Just 14% of respondents in the CBRE (NYSE: CBRE) U.S. Healthcare Capital Markets Group’s annual Investor & Developer Survey said skilled nursing facilities met their acquisition requirements for 2018. In comparison, 98% said medical office buildings fit their criteria for the coming year, followed by ambulatory surgery centers at 72%
There was a steep drop-off from there — in third place came inpatient rehabilitation facilities (IRFs) and wellness centers at 29% apiece — but SNFs were only able to beat out long-term acute care hospitals (LTACs) and “other.”
The one bright spot is that SNFs’ meager performance didn’t represent the largest opinion decline: That dubious honor belonged to assisted living facilities, which saw an 11% drop in interest among those surveyed. IRFs, meanwhile, had the greatest reputation boost, with 6% more interest than in 2017.
Real estate giant CBRE posed a set of 24 questions to a group of executives at more than 100 health care-focused real estate investment trusts (REITs), developers, and investment firms.

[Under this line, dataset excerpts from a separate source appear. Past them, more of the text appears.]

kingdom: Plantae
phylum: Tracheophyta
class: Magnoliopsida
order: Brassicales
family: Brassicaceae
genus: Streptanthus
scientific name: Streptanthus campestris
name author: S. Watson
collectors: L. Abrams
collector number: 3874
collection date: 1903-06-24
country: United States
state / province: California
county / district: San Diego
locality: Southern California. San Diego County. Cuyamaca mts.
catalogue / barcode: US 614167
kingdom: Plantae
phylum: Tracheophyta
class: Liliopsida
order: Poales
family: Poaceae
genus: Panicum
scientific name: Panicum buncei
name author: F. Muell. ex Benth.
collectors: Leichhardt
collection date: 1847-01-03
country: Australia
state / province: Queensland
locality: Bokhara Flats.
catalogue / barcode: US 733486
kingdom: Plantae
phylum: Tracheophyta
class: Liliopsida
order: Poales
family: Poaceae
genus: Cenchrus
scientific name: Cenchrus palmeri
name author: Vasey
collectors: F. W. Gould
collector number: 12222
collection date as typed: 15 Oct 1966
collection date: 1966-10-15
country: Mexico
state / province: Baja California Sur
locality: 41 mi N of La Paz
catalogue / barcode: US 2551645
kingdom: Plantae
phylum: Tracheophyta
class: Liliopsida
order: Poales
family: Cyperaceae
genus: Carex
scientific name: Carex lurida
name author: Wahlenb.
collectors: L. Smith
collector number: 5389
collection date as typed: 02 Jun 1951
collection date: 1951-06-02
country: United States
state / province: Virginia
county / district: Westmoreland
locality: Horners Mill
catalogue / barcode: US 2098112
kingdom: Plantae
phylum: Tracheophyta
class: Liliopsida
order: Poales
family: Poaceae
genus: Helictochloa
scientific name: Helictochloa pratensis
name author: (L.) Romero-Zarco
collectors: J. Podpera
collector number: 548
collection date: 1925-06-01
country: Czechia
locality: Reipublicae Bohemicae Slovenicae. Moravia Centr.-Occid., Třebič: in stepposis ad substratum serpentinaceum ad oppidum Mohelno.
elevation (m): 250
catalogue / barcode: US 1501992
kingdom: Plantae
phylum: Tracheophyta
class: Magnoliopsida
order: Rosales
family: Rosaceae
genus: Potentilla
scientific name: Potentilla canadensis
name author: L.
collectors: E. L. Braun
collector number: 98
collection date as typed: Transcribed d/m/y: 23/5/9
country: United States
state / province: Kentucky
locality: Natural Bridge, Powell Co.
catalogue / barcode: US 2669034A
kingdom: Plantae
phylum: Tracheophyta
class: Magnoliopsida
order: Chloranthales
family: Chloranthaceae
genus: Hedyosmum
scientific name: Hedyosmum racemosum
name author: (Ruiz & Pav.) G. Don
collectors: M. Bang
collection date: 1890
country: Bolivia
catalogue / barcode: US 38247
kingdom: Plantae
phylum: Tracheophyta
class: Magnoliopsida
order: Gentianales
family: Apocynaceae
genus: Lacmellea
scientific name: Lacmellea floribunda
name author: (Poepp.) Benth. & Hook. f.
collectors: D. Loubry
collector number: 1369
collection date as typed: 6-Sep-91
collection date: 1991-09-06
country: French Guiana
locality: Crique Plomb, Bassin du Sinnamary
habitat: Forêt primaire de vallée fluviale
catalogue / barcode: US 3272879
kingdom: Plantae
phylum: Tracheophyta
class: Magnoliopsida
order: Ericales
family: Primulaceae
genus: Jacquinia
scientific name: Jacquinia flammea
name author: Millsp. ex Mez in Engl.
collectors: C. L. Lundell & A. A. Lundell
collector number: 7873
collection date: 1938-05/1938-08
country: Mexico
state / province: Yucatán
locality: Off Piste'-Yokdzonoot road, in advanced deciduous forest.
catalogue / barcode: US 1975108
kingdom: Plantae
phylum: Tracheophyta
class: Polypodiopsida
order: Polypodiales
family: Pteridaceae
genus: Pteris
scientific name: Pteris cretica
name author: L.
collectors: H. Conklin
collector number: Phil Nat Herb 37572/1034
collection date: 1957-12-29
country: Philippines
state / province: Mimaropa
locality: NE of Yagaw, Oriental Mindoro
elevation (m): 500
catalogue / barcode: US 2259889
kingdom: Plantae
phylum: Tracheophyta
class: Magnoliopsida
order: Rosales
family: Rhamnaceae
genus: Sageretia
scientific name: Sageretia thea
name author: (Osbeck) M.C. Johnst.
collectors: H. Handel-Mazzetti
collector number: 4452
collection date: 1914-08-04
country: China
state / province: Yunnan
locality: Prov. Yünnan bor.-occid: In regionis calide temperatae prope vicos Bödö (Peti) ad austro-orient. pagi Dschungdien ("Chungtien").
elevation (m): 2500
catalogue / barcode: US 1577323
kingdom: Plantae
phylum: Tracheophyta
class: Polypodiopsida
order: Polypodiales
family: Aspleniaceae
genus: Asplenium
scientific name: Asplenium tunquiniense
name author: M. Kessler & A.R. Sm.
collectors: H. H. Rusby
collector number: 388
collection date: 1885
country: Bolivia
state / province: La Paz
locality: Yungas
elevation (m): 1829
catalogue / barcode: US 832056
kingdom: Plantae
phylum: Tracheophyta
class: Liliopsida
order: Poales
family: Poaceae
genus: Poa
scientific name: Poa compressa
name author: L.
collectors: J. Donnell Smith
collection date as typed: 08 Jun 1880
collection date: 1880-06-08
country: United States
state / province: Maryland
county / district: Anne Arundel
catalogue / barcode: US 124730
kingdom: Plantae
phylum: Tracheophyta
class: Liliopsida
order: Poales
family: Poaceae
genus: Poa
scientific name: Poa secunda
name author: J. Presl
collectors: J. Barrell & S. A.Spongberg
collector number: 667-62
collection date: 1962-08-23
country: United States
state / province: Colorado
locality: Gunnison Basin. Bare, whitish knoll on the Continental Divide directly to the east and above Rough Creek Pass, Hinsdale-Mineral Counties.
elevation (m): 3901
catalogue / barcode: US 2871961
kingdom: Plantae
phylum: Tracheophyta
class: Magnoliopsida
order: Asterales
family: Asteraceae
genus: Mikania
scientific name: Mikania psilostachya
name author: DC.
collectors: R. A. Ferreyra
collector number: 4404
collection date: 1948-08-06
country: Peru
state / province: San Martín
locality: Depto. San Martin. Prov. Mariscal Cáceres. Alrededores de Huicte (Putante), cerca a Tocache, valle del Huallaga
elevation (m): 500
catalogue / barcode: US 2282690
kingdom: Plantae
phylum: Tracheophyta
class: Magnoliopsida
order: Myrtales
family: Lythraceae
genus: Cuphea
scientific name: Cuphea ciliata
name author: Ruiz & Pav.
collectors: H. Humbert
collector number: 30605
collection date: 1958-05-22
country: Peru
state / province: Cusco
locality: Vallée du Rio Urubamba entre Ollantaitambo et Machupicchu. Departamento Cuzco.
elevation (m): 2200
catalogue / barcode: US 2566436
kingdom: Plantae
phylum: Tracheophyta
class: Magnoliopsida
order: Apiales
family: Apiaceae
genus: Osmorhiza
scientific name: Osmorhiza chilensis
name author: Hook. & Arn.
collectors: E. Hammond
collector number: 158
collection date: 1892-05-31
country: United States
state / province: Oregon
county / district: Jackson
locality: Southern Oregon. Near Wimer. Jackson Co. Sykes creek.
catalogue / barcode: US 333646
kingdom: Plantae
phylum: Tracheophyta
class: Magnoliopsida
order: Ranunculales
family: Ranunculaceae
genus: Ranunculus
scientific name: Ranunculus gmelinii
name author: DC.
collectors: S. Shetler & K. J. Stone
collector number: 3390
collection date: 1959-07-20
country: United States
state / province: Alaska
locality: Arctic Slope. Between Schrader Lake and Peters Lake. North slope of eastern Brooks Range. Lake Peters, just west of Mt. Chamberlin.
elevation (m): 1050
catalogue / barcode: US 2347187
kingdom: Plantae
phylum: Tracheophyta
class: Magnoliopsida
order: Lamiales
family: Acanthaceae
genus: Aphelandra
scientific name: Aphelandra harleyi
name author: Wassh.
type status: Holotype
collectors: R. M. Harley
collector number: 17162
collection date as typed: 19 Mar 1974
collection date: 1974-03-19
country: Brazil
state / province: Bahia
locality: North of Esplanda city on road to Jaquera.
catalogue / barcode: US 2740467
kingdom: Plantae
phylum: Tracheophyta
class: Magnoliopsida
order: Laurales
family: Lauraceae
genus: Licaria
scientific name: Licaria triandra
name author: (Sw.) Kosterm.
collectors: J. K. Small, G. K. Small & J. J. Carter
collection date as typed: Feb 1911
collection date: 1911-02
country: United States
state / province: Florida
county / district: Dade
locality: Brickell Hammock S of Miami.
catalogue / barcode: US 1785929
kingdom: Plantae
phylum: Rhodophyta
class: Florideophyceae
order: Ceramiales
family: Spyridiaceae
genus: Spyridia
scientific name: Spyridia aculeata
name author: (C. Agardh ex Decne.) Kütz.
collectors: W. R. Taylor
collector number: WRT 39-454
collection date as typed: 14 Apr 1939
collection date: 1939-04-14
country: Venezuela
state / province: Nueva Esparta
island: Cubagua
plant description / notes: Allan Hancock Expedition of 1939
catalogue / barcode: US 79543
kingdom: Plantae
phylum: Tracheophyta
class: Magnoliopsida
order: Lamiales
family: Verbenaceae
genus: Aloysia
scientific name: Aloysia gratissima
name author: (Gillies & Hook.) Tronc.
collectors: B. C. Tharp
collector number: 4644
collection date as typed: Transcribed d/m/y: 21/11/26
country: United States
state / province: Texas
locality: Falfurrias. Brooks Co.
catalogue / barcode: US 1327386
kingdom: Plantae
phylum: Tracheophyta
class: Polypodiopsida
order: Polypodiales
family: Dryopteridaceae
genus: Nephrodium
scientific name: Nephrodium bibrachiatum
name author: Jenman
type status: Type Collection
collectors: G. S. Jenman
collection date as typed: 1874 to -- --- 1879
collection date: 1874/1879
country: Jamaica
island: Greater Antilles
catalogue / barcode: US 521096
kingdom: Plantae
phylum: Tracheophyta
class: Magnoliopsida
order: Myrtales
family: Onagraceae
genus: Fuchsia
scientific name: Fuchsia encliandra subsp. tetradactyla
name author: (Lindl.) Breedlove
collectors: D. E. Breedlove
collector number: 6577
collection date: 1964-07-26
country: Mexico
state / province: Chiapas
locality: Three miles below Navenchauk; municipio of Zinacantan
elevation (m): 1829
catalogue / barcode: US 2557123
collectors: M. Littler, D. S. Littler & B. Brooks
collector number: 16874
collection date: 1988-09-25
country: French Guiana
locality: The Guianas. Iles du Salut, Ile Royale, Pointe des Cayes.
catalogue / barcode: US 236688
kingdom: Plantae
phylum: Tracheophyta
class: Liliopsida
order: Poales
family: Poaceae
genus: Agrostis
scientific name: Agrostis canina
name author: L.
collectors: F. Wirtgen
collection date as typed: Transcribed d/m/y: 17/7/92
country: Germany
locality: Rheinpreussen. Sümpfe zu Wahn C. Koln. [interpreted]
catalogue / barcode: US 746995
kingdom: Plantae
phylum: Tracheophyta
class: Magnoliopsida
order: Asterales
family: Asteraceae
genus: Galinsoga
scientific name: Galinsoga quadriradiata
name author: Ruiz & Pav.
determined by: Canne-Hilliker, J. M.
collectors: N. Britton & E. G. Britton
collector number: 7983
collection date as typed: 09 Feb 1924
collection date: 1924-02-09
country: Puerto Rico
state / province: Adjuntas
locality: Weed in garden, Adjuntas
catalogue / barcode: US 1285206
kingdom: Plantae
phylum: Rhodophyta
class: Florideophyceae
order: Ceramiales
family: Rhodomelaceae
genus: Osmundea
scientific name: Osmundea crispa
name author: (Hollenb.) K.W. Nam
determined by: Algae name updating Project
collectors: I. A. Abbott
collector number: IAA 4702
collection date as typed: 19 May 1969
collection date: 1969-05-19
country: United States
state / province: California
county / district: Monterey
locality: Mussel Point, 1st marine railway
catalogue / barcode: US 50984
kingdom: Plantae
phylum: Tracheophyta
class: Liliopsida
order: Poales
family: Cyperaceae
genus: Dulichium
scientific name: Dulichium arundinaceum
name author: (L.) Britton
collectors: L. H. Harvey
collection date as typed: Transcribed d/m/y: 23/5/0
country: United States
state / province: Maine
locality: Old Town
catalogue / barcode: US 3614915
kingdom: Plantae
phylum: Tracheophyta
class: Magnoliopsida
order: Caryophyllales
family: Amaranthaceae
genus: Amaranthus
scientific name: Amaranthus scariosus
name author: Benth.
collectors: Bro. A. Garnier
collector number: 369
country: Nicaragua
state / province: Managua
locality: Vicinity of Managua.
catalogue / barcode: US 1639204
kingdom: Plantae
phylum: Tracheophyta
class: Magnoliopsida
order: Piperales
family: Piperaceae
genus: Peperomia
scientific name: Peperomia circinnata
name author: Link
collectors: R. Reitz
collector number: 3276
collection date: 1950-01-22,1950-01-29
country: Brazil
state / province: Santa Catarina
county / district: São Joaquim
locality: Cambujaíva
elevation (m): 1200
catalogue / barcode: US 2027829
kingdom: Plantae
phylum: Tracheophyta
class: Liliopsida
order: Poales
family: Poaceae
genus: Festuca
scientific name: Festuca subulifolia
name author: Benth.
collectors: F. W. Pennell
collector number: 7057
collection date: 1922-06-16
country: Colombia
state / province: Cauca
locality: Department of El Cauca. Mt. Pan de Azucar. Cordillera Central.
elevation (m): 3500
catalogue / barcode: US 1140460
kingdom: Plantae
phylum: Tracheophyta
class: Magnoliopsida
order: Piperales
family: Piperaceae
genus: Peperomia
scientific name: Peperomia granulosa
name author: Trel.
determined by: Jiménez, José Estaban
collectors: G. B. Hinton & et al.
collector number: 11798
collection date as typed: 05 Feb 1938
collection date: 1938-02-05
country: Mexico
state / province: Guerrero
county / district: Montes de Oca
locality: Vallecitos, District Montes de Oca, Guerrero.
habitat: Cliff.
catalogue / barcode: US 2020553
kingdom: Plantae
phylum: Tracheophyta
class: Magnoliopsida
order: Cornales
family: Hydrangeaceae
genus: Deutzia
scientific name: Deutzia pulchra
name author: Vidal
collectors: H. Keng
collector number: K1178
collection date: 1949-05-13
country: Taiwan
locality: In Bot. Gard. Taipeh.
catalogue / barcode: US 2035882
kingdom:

When asked about their supply-and-demand predictions for skilled nursing facilities in 2018, more than half said they expected supply to remain the same, while the majority of respondents said demand would be either the same or lower.
CBRE’s findings mirror those of real estate investment management company JLL (NYSE: JLL), which last month determined that more than half of operators and investors thought SNFs were “not at all desirable” in its Year-End 2017 Seniors Housing Investor Survey.
Similarly, advisory firm Lancaster Pollard found that just 19% of senior housing operators believed the outlook for standalone SNFs was “good” over the coming three years — with 34% deeming the future “poor.”